1 Speaker (baritone/bass voice)

1 Piccolo* doubling Alto Flute; 1 Flute 1 Clarinet in Bb; Bass Clarinet;

Alto Saxophone; Baritone Saxophone;

1 Trumpet in C; 1 Trumpet in Bb; 1 Tenor Trombone; 1 Bass Trombone

2 Percussions; 1 Piano

Premiere:

March 21, 2013
The University of Wisconsin-River Falls, River Falls, WI
University of Wisconsin-River Falls Wind Ensemble
Pat O'Keefe, conductor

Commissioner:

 The University of Wisconsin-River Falls for the 47th Commissioned Composer Project

Four Tang Poems about Wind:


Wind

  李嶠 (唐)

解落三秋叶,

能开⼆月花,

过江千尺浪, 

⼊⽵万⼲斜。

Li Qiao (Tang)

At an aeolian breath the leave of autumn wither,

And buds of spring into full bloom all blow,

And towing billows sweep across the rolling river,

And ten thousand bamboos slant and bend low.

渡浙江问⾈中⼈
To a Fellow Passenger on the boat on the Zhejiang River

孟浩然 (唐)

潮落江平未有风,

扁⾈共济与君同。 时时引领望天末, 何处青⼭是越中?

Meng Haoran (Tang)

The Water is smooth, the tides ebb, the winds still,

And I take a little boat along the river with thee.

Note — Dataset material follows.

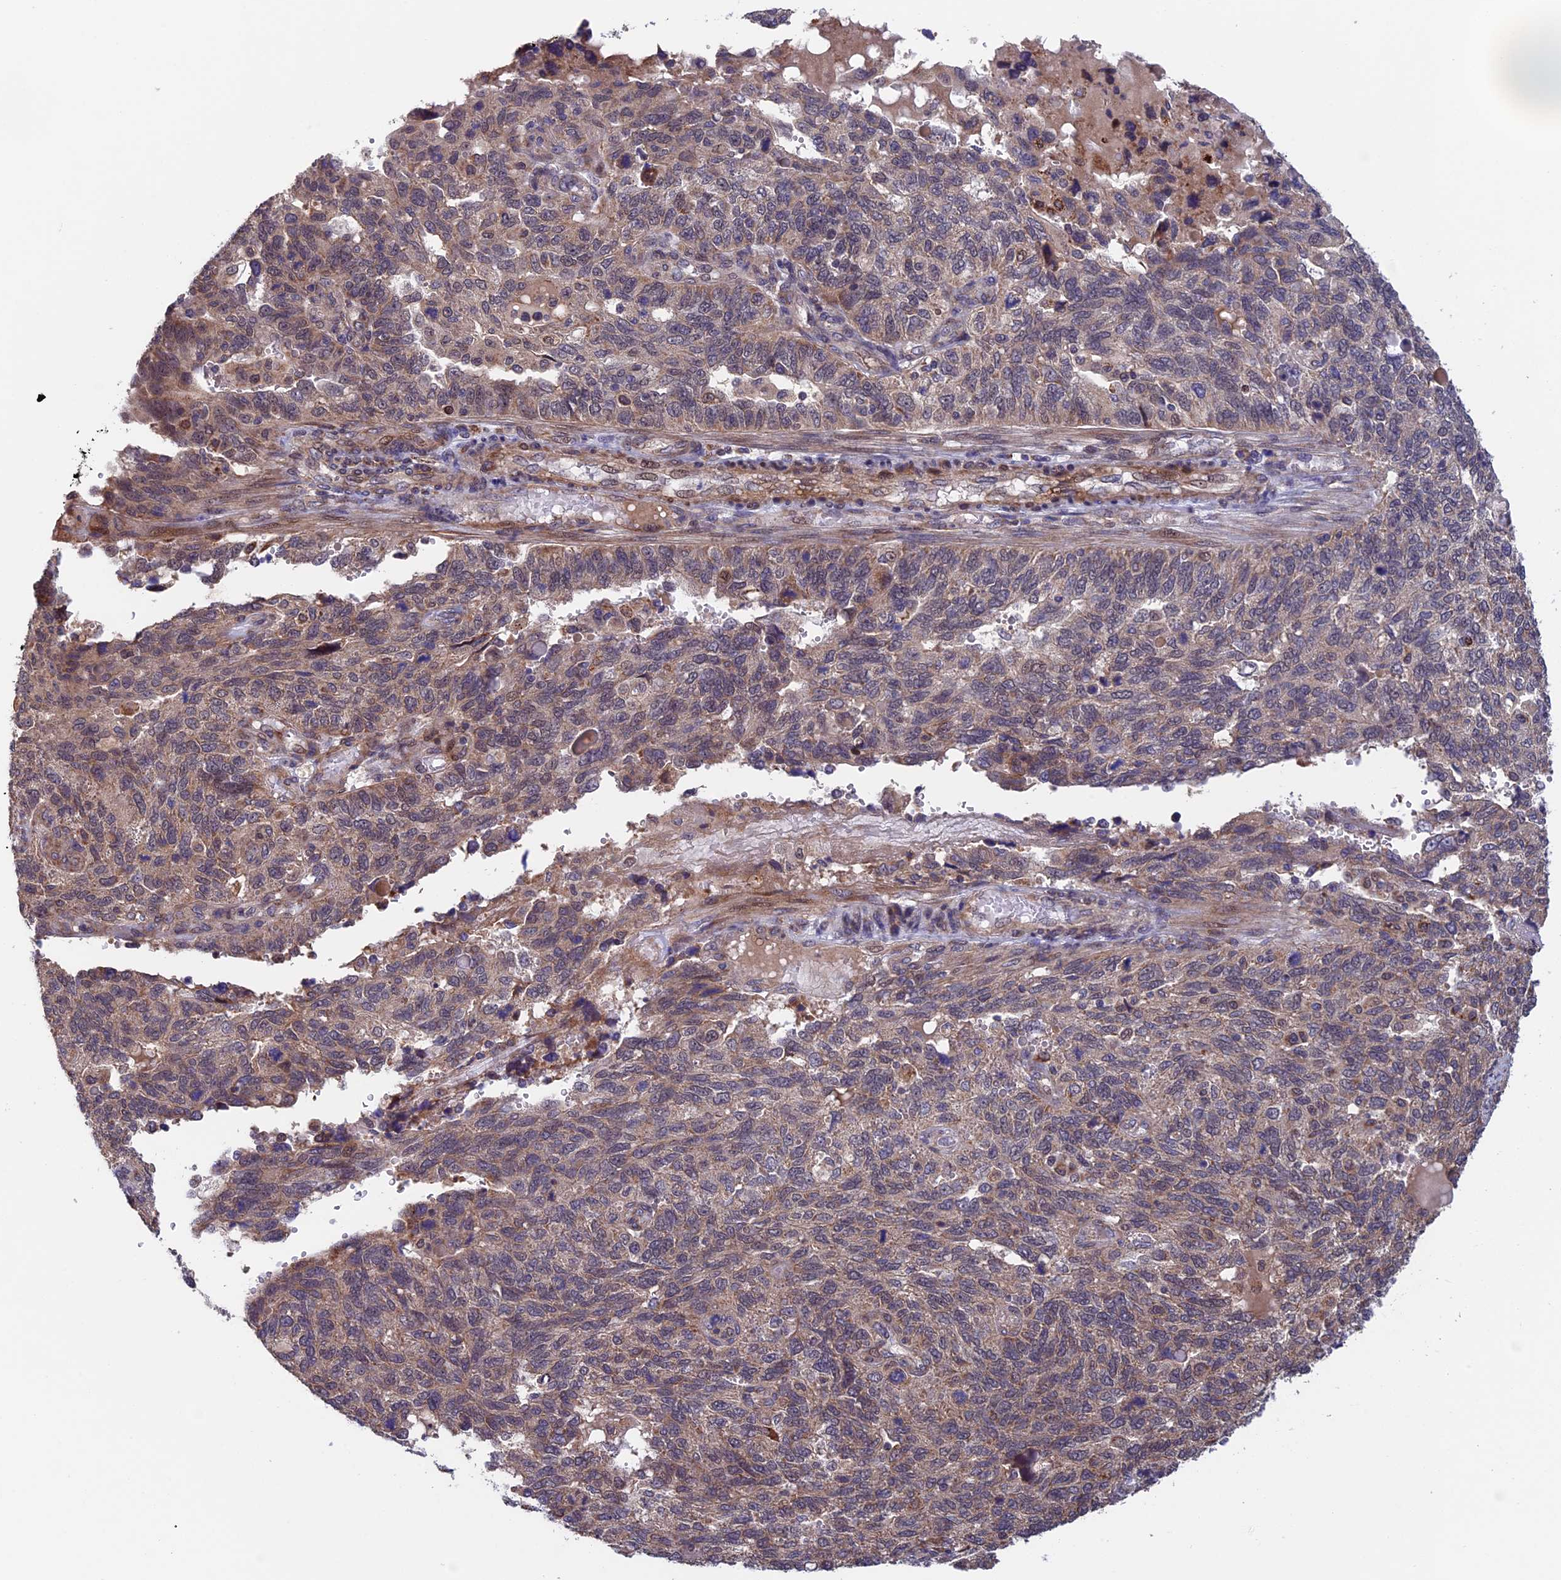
{"staining": {"intensity": "weak", "quantity": ">75%", "location": "cytoplasmic/membranous"}, "tissue": "endometrial cancer", "cell_type": "Tumor cells", "image_type": "cancer", "snomed": [{"axis": "morphology", "description": "Adenocarcinoma, NOS"}, {"axis": "topography", "description": "Endometrium"}], "caption": "Weak cytoplasmic/membranous protein staining is appreciated in approximately >75% of tumor cells in adenocarcinoma (endometrial).", "gene": "RNF17", "patient": {"sex": "female", "age": 66}}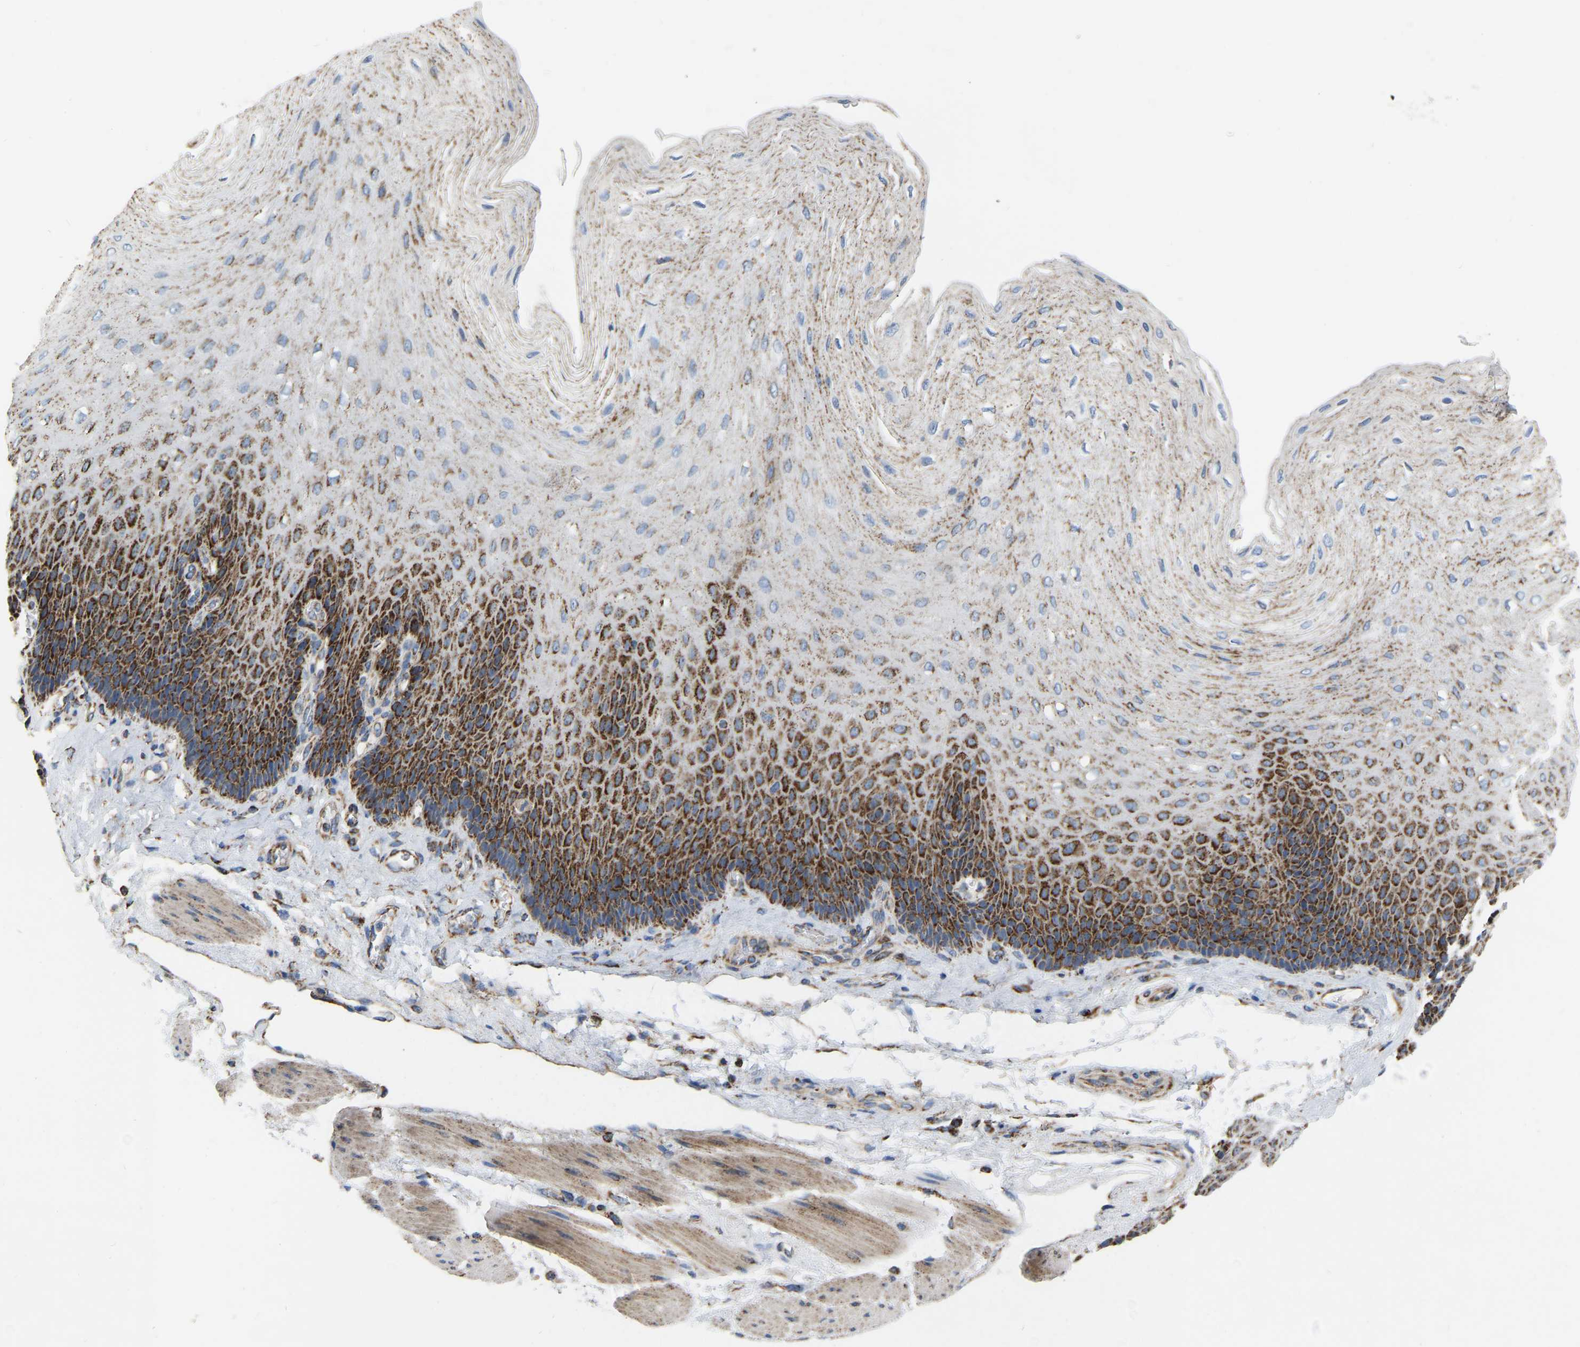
{"staining": {"intensity": "strong", "quantity": "25%-75%", "location": "cytoplasmic/membranous"}, "tissue": "esophagus", "cell_type": "Squamous epithelial cells", "image_type": "normal", "snomed": [{"axis": "morphology", "description": "Normal tissue, NOS"}, {"axis": "topography", "description": "Esophagus"}], "caption": "Immunohistochemical staining of unremarkable esophagus exhibits strong cytoplasmic/membranous protein expression in approximately 25%-75% of squamous epithelial cells.", "gene": "CBLB", "patient": {"sex": "female", "age": 72}}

Now and then I eargerly gaze towards the distant sky,

And wonder where is middle Yue, with its green hill?

塞上听吹笛
The Flute Heard at the Frontier

⾼适(唐)

雪尽胡天牧马还, 月明羌笛戍楼间。 借问梅花何处落, 风吹⼀夜满关⼭。

Gao Shi (Tang)

From pastures returns the steeds beneath the snow-white sky,

Among the towers of post arises the sound of flute in moonlight.

But where does this tune of plum bloom drift in its flights?

By the nightly wind it is wafted along the passes on high.

秋风引 
Song of Autumn Wind

刘禹锡 (唐)

 

何处秋风⾄,

萧萧送雁群。

朝来⼊庭树,

孤客最先闻。

Liu Yuxi ((Tang)

Whence rises the autumn wind with a soughing moan,

Which sends a flock of wild geese across the sky?

Soon as the gale whistles through the court tree at morn,

The lonely alien guest awakens first to its sigh.